Saved entries:
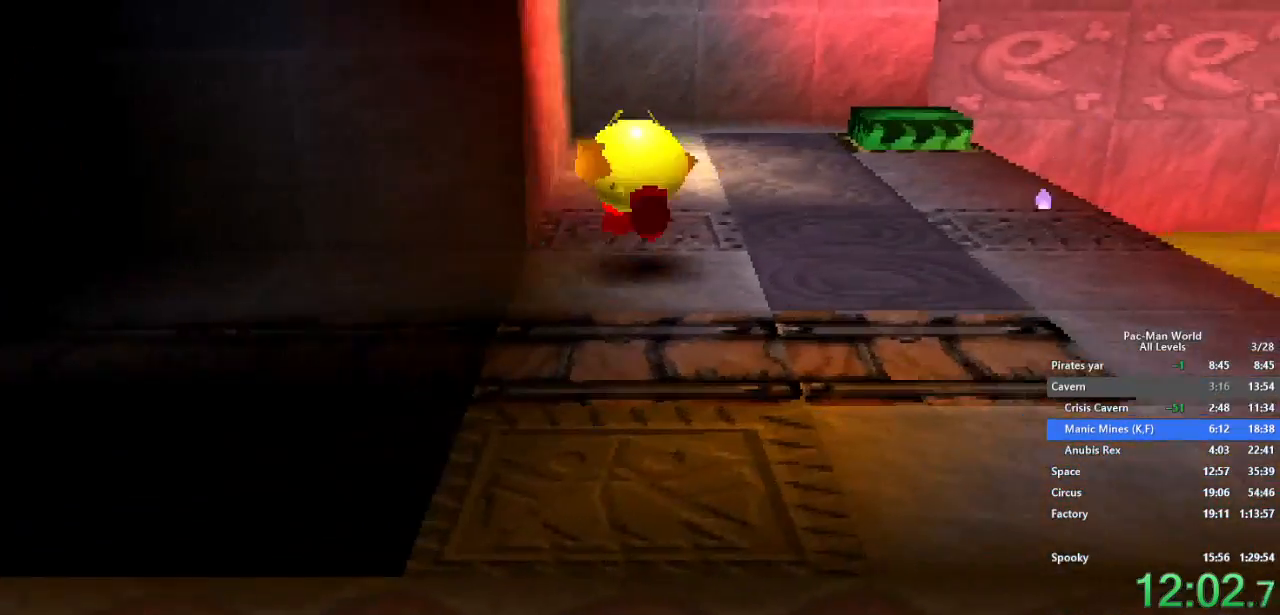
{"buttons": [], "left_stick": "up", "right_stick": "center", "events": [[83, "left_stick", "up"], [167, "left_stick", "up-right"], [433, "left_stick", "up"]]}
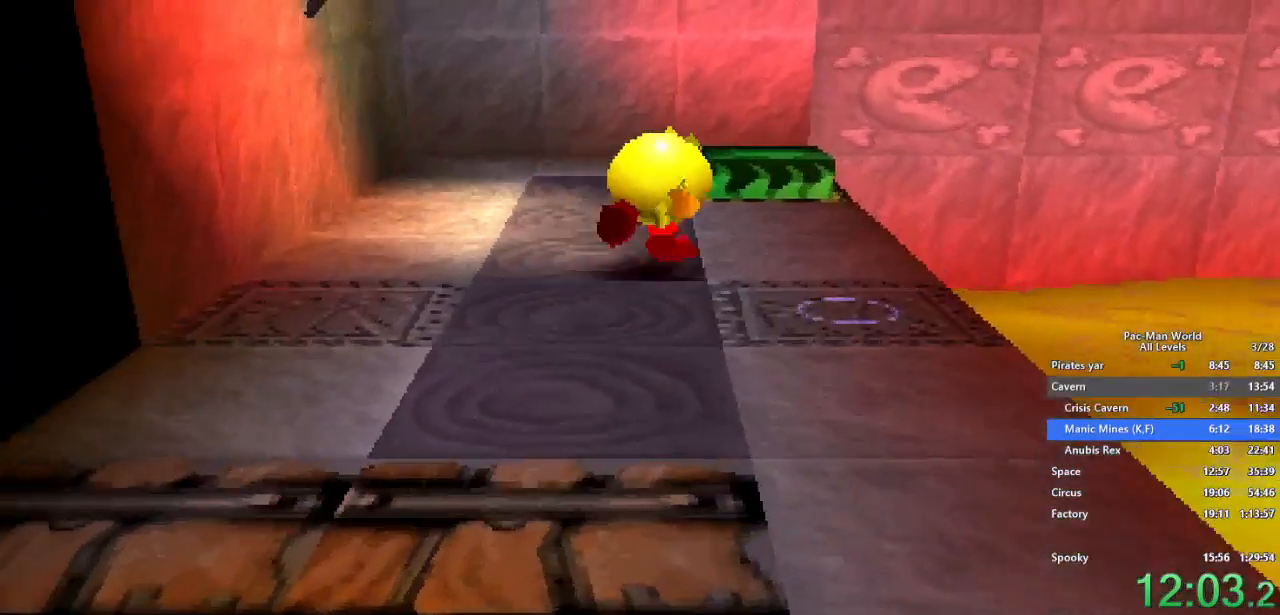
{"buttons": [], "left_stick": "center", "right_stick": "center", "events": [[267, "A", "down"], [400, "A", "up"], [467, "left_stick", "center"]]}
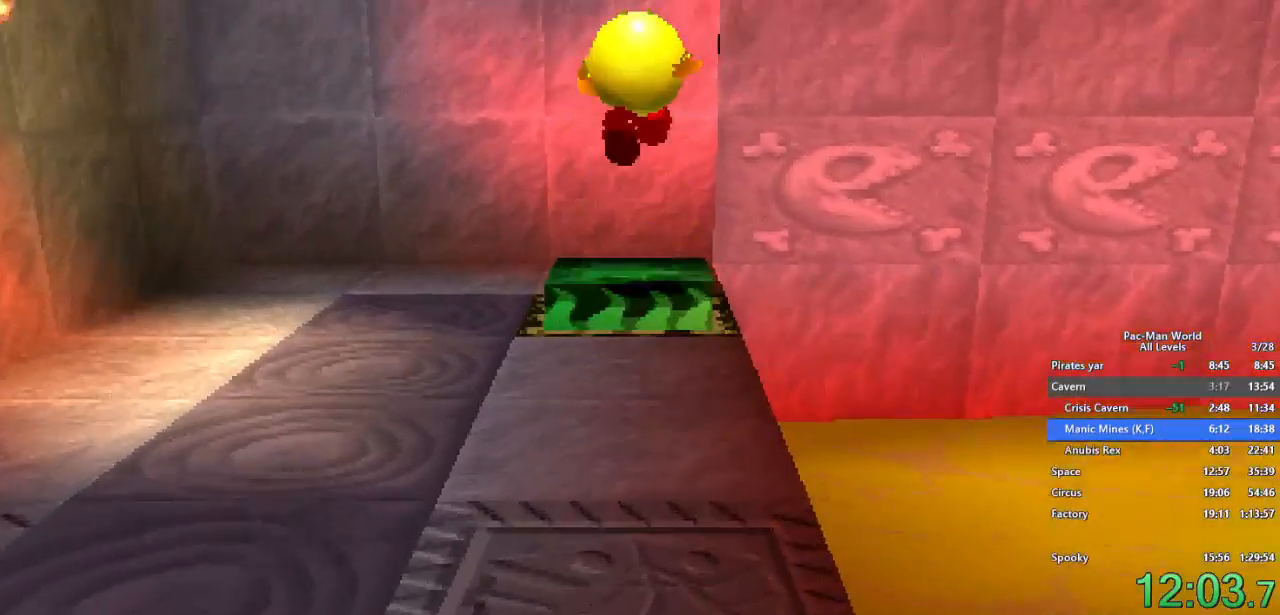
{"buttons": [], "left_stick": "center", "right_stick": "center", "events": [[50, "A", "down"], [167, "A", "up"], [283, "left_stick", "up"], [450, "left_stick", "center"]]}
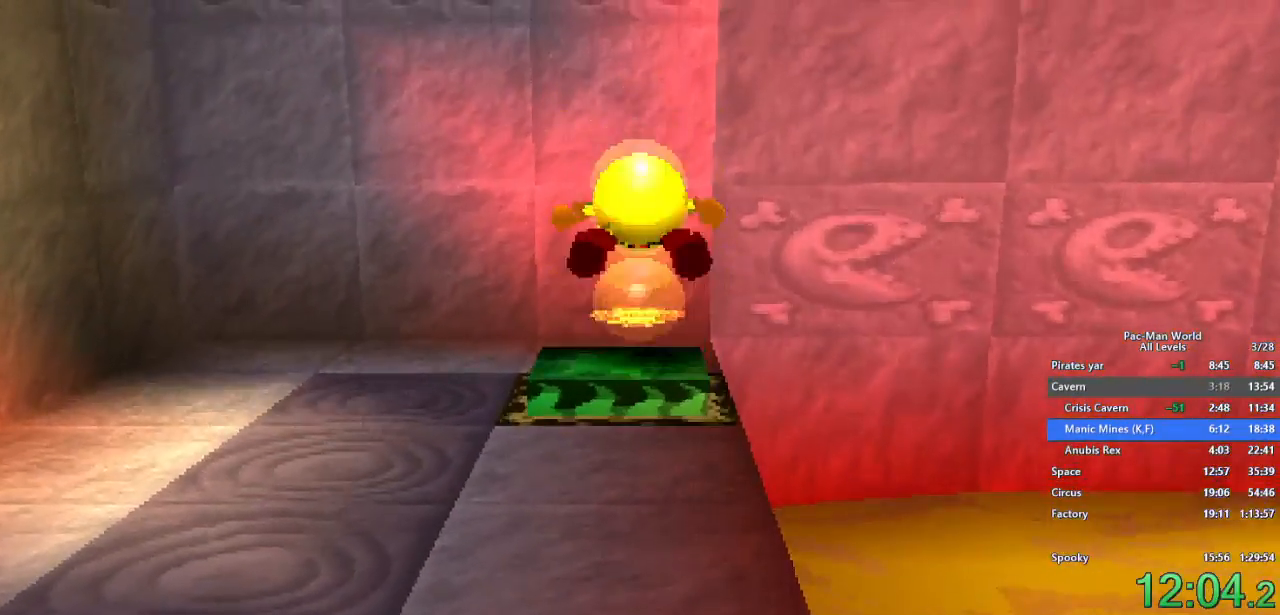
{"buttons": ["A"], "left_stick": "center", "right_stick": "center", "events": [[167, "left_stick", "right"], [250, "left_stick", "center"], [417, "A", "down"]]}
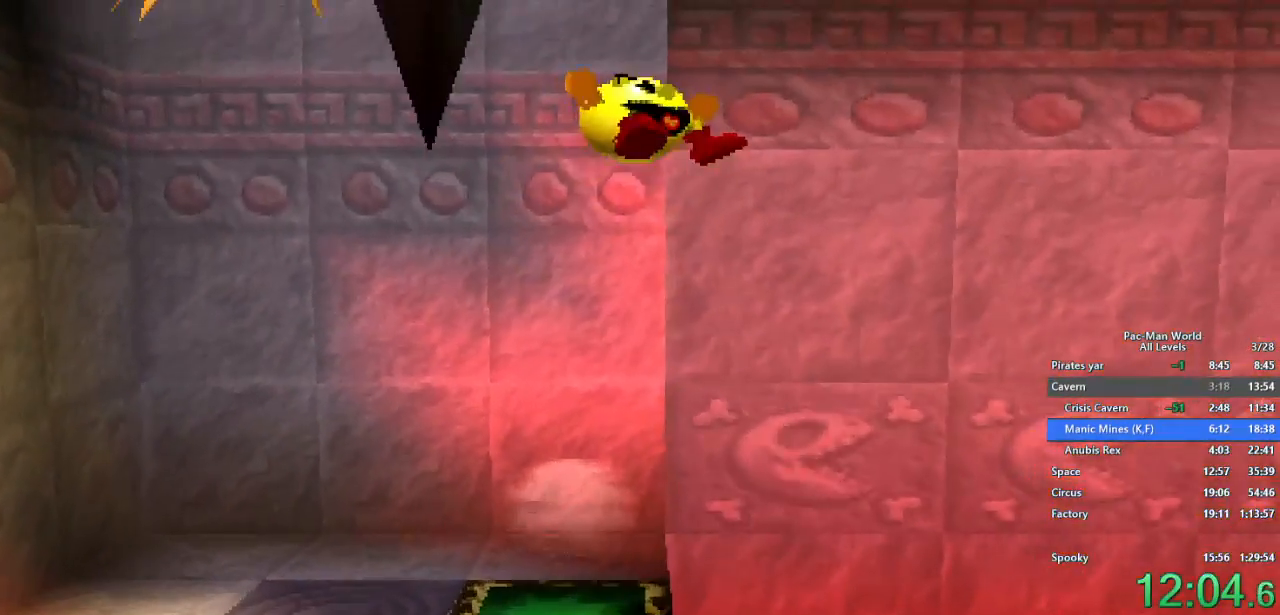
{"buttons": [], "left_stick": "right", "right_stick": "center", "events": [[117, "A", "up"], [417, "left_stick", "up-right"], [483, "left_stick", "right"]]}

WORK ORDER:
Please reproduce the entries from above exactly; images are not part of the copy.

REPLY:
{"buttons": [], "left_stick": "up", "right_stick": "center", "events": [[83, "left_stick", "up"], [167, "left_stick", "up-right"], [433, "left_stick", "up"]]}
{"buttons": [], "left_stick": "center", "right_stick": "center", "events": [[267, "A", "down"], [400, "A", "up"], [467, "left_stick", "center"]]}
{"buttons": [], "left_stick": "center", "right_stick": "center", "events": [[50, "A", "down"], [167, "A", "up"], [283, "left_stick", "up"], [450, "left_stick", "center"]]}
{"buttons": ["A"], "left_stick": "center", "right_stick": "center", "events": [[167, "left_stick", "right"], [250, "left_stick", "center"], [417, "A", "down"]]}
{"buttons": [], "left_stick": "right", "right_stick": "center", "events": [[117, "A", "up"], [417, "left_stick", "up-right"], [483, "left_stick", "right"]]}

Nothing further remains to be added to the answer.